Perl is worse! (was: Python is Wierd!)

Fri Jul 28 06:57:31 EDT 2000

"Steve Lamb" <grey at despair.rpglink.com> wrote in message
news:slrn8o2fgr.1e2.grey at teleute.rpglink.com...
> On 28 Jul 2000 19:46:29 +1200, Paul Foley <see at below> wrote:
> >The distinction you're trying to make (between "types" and "just
> >data") is rather foolish.  Data are the things that have types.
>
>     Rather foolish?  For whom?  Humans don't think in "integer" and "long
> integers" or "strings".  We think in terms of data whose exact value,
"type",
> is determined by context alone.

Human language, and human thought, are really all like this: fuzzy,
imprecise,
vague, ambiguous, highly context-dependent.  Ludwig von Wittgenstein, in
my opinion (and not mine only:-), is the thinker who most lucidly explored
this
issue -- in a manner all the more striking because, in his youth, he took
such
a drastically different tack, striving to define the conditions for "proper"
speech,
by which he meant speech (and thought) logical, precise, specific,
effective.

He concludes his first masterpiece, the "Tractatus Logico-Philosophicus", by
the famous admonition "Whereof you cannot speak, thereof must you be
silent".  The main implication of which is that there ARE things, extremely
significant ones as it happens, of which "speech" (in the logical, etc)
sense
is just unfeasible (e.g., earlier in the Tractatus, "The Mystical cannot be
spoken
of: it SHOWS itself").

Alas, a built-in contradiction lies at the root of this -- because, among
the
Unspeakable things, are most of those which the Tractatus speaks of!-)
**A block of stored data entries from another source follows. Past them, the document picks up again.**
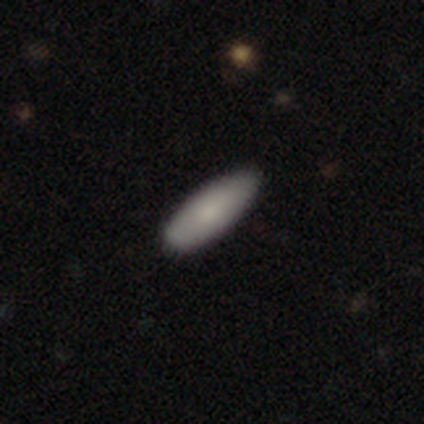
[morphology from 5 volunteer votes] type=smooth (60%); roundness=in between (100%); merging=minor disturbance (67%).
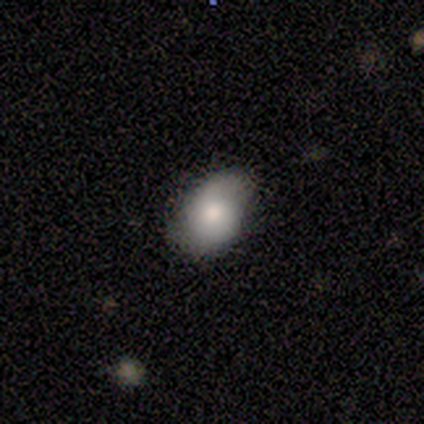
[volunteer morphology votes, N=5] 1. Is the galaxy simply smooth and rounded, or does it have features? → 100% smooth, 0% featured or disk, 0% star or artifact.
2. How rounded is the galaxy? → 100% in between, 0% round, 0% cigar-shaped.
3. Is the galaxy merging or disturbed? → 80% minor disturbance, 20% none, 0% major disturbance, 0% merger.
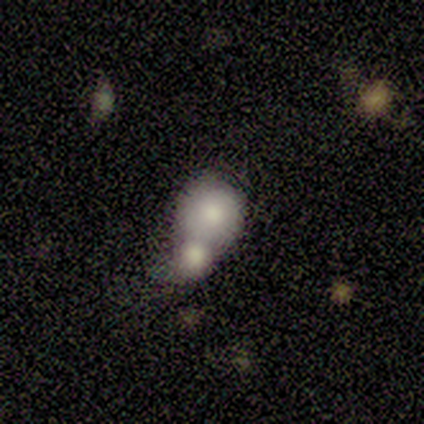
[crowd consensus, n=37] A smooth galaxy with no disk features (76%) that is round (75%).

Vote fractions:
- Smooth or featured? smooth: 76% / featured or disk: 14% / star or artifact: 11%
- How rounded? round: 75% / in between: 25% / cigar-shaped: 0%
- Merging? merger: 79% / none: 15% / minor disturbance: 6% / major disturbance: 0%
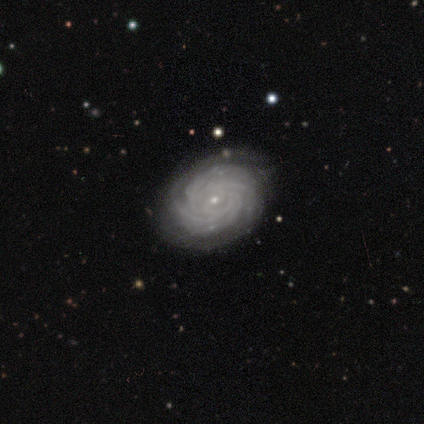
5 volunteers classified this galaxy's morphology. Volunteers were most divided on "bar" (2-way tie): weak: 50%, no: 50%, strong: 0%; "spiral arm count" (4-way tie): 2: 25%, 3: 25%, 4: 25%, more than 4: 25%, 1: 0%, can't tell: 0%. More confident: edge-on disk — no (100%); spiral arms — yes (100%); spiral winding — tight (100%); bulge size — small (100%); smooth or featured — featured or disk (80%); merging — none (80%).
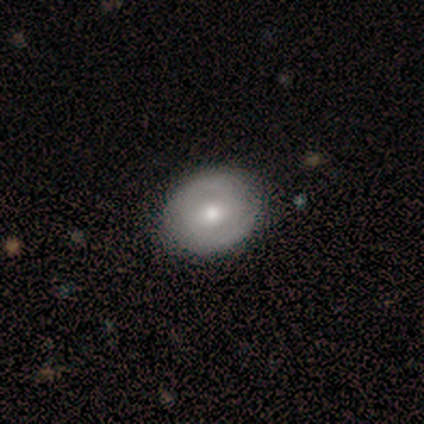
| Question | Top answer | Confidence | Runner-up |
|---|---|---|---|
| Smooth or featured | featured or disk | 50% | smooth (38%) |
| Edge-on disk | no | 100% | — |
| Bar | weak | 50% | tied: no (50%) |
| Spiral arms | yes | 100% | — |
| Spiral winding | medium | 75% | tight (25%) |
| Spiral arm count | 2 | 50% | tied: can't tell (50%) |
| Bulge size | moderate | 75% | small (25%) |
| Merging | none | 100% | — |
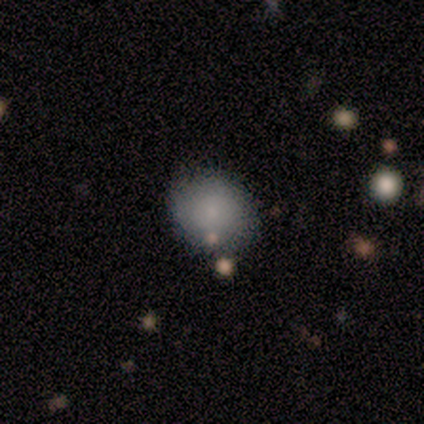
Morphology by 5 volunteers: Volunteers were most divided on "how rounded": round: 75%, in between: 25%, cigar-shaped: 0%. More confident: smooth or featured — smooth (80%); merging — none (80%).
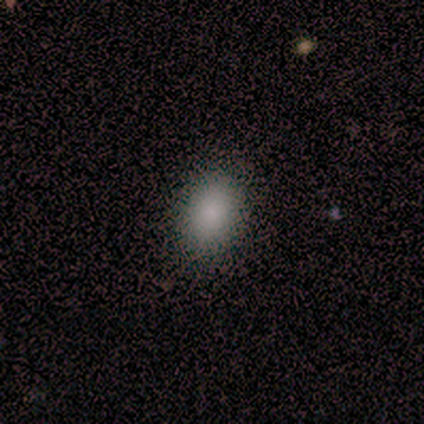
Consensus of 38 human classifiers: This appears to be a smooth galaxy with no disk features (100%) that is in between round and cigar-shaped (87%). Merging: none (92%).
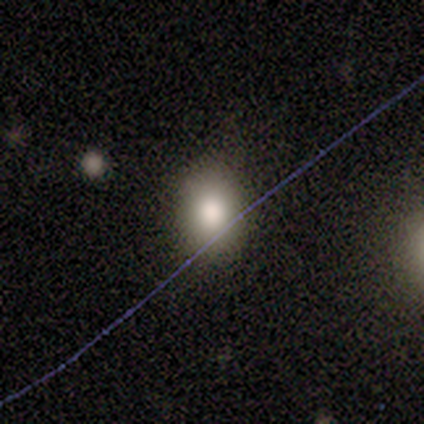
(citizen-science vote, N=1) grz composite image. It shows a smooth galaxy with no disk features (100%) that is round (100%). Merging: none (100%).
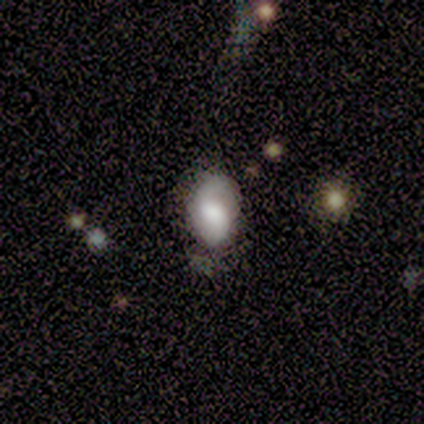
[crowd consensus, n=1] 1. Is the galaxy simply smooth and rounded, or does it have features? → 100% featured or disk, 0% smooth, 0% star or artifact.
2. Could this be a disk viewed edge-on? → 100% no, 0% yes.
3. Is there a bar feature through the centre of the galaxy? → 100% weak, 0% strong, 0% no.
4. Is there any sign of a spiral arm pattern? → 100% yes, 0% no.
Young W, quite aware of this, makes heroic attempts to talks his way around
the issue ("this is just a ladder, to be discarded once you've used it to
climb" -- I'm quoting by memory, and no doubt unreliably).  But the fact
remains that humans WANT to speak, most of all, about "unspeakable"
things (in the precise, young-Wittgensteinian sense of "speech").  And
precision, sharpness, logical rigour, are just unfeasible in such domains.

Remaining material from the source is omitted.